The ground floor is entered though the vestibule, where Federico Zuccaro’s decoration includes the cardinal’s arms and views of the villa and other Farnese possessions. Ahead is the door to Vignola’s masterly circular court at the centre of the building; this is arcaded on two levels, the masonry below channelled while the piers between the upper arches are enriched with paired Ionic pilasters. The door on the left wall of the vestibule opens to Vignola’s beautifully controlled circular staircase, supported on paired columns, the Scala Regia. Decorated in 1580–3 under the supervision of Antonio Tempesta, this leads to the sumptuous apartments of the piano nobile.

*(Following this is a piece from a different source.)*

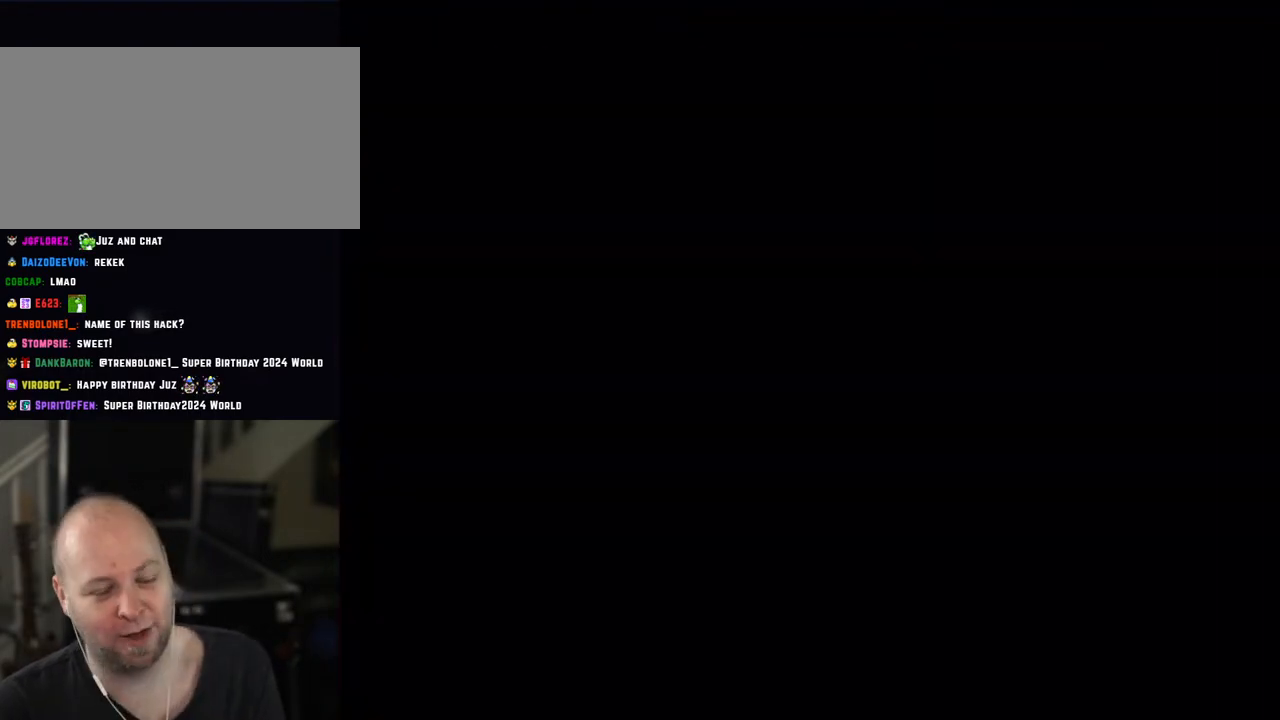
{"buttons": ["Y"], "events": []}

The sequence begins with the Salone di Ercole, above the vestibule, the five arches of which are so conspicuous an element of the façade. The arches are answered in the decoration of the room, the murals of which are by members of the équipe brought in when Federico Zuccaro took over the project after the death of his more gifted elder brother, Taddeo, in 1566. Next comes the circular domed chapel, where the frescoes are largely by Federico himself. Beyond is the celebrated Sala dei Fasti Farnesiani, devised by Taddeo at the very end of his life, with scenes celebrating the history of the Farnese, the largest of which show the Troops sent by Paul III to combat the Protestants and King François I receiving the Emperor Charles V and Cardinal Farnese in Paris, with several readily recognizable portraits. The glorification of the Farnese is continued in the adjacent Anti-camera del Concilio, Taddeo’s Proclamation of the Council, which is arguably his most sophisticated fresco in the palazzo. Beyond is the Summer Apartment, hanging over the garden to the north, beginning with the cardinal’s bedroom, the Sala di Aurora, decorated like the two rooms that follow by Taddeo to a programme devised by Annibale Caro. The northern Bartholomäus Spranger worked in the projecting Tower Room at the northern angle of the palace. The Summer Apartment is balanced by that intended for winter use, the Appartamento del’Inverno, with three rooms decorated by Jacopo Bertoia. There follows the Sala degli Angeli, frescoed by two of the most appealing of Mannerist masters, Giovanni dei Vecchi and Raffaellino da Reggio. Both painters also worked with a specialist in cartography, Giovanni Antonio da Varese, in the large Sala del Mappamondo, with maps of the world and territories recently claimed for the Faith, that concludes the sequence of the rooms.
Behind the palazzo a commensurate garden was laid out, with an elegant loggia’d Palazzino del Piacere from which a runnel of water descends to a basin flanked by flights of steps. Grand as this is, the garden must always have lacked the charm of that at Bagnaia.